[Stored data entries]
BEGIN

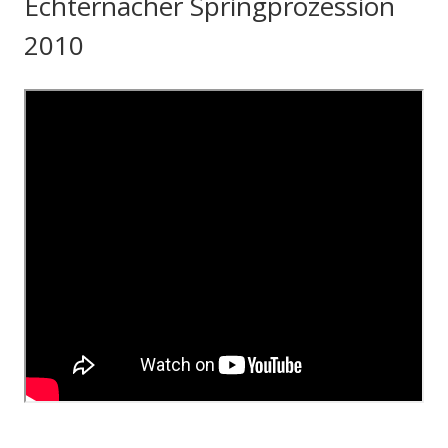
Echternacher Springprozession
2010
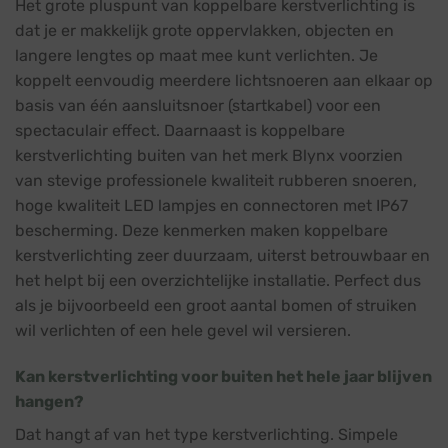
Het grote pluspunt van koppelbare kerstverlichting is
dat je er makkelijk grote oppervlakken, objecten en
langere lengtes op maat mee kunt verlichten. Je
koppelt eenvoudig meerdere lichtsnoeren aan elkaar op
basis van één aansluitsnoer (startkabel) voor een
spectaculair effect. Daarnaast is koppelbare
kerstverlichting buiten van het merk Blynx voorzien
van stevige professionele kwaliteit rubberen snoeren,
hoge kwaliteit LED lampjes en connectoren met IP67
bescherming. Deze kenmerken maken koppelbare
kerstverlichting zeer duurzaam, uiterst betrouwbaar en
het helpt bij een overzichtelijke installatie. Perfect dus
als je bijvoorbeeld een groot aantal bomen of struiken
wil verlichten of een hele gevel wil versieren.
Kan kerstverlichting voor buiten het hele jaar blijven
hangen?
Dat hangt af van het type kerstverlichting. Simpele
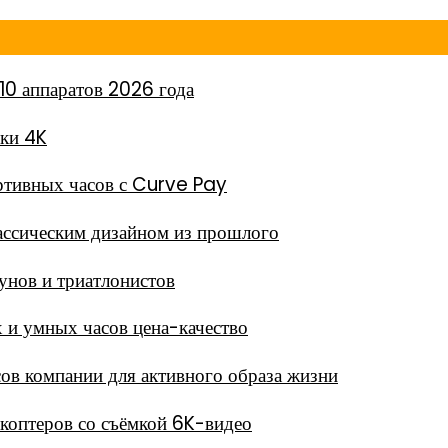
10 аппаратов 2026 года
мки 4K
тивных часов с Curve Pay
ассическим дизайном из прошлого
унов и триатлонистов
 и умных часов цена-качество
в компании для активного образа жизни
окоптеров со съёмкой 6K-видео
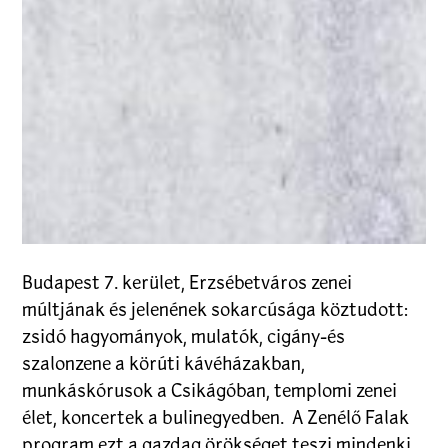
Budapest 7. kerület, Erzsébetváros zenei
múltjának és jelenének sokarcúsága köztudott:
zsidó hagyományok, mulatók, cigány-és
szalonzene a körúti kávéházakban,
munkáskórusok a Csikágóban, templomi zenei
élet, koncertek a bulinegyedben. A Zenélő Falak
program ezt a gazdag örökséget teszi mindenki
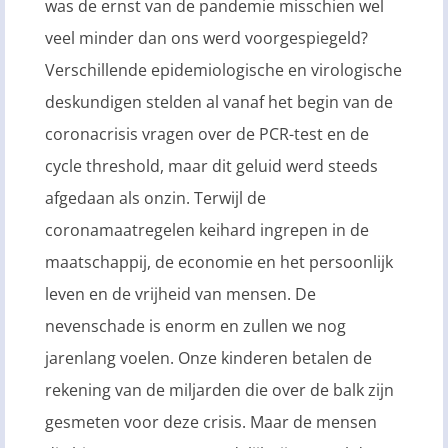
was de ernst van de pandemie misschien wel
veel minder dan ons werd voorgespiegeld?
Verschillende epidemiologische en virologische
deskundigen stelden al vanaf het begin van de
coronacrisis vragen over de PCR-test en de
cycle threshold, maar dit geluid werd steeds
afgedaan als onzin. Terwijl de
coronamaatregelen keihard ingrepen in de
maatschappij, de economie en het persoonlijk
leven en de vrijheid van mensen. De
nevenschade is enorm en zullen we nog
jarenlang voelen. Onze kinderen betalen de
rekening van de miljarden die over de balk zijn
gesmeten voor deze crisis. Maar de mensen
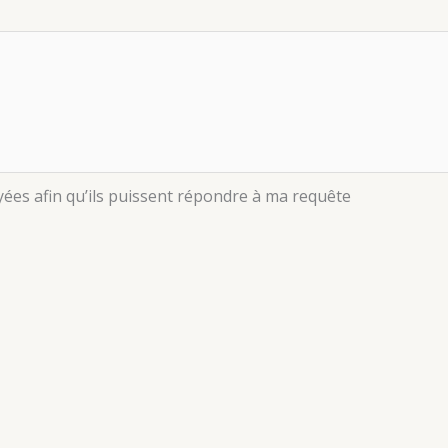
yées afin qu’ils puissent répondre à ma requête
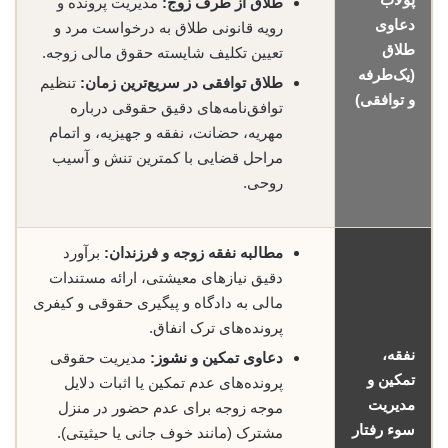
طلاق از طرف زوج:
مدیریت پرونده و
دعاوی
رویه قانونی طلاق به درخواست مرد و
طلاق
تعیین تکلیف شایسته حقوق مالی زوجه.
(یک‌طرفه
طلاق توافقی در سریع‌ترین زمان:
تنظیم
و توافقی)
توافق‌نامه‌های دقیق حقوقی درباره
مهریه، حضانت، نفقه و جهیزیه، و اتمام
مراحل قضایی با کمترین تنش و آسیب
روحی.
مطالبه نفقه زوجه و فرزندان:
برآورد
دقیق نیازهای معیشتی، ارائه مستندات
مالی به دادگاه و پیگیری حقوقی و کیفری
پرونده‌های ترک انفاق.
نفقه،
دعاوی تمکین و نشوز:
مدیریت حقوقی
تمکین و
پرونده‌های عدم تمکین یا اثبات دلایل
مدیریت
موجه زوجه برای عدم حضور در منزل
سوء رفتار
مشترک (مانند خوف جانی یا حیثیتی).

END

EXERCISE INSTRUCTIONS
Copy out every line from the one containing "was de ernst van de pandemie misschien wel" down to the one containing "yées afin qu’ils", including both of those lines. Leave the pictures out.

TASK SOLUTION
was de ernst van de pandemie misschien wel
veel minder dan ons werd voorgespiegeld?
Verschillende epidemiologische en virologische
deskundigen stelden al vanaf het begin van de
coronacrisis vragen over de PCR-test en de
cycle threshold, maar dit geluid werd steeds
afgedaan als onzin. Terwijl de
coronamaatregelen keihard ingrepen in de
maatschappij, de economie en het persoonlijk
leven en de vrijheid van mensen. De
nevenschade is enorm en zullen we nog
jarenlang voelen. Onze kinderen betalen de
rekening van de miljarden die over de balk zijn
gesmeten voor deze crisis. Maar de mensen
yées afin qu’ils puissent répondre à ma requête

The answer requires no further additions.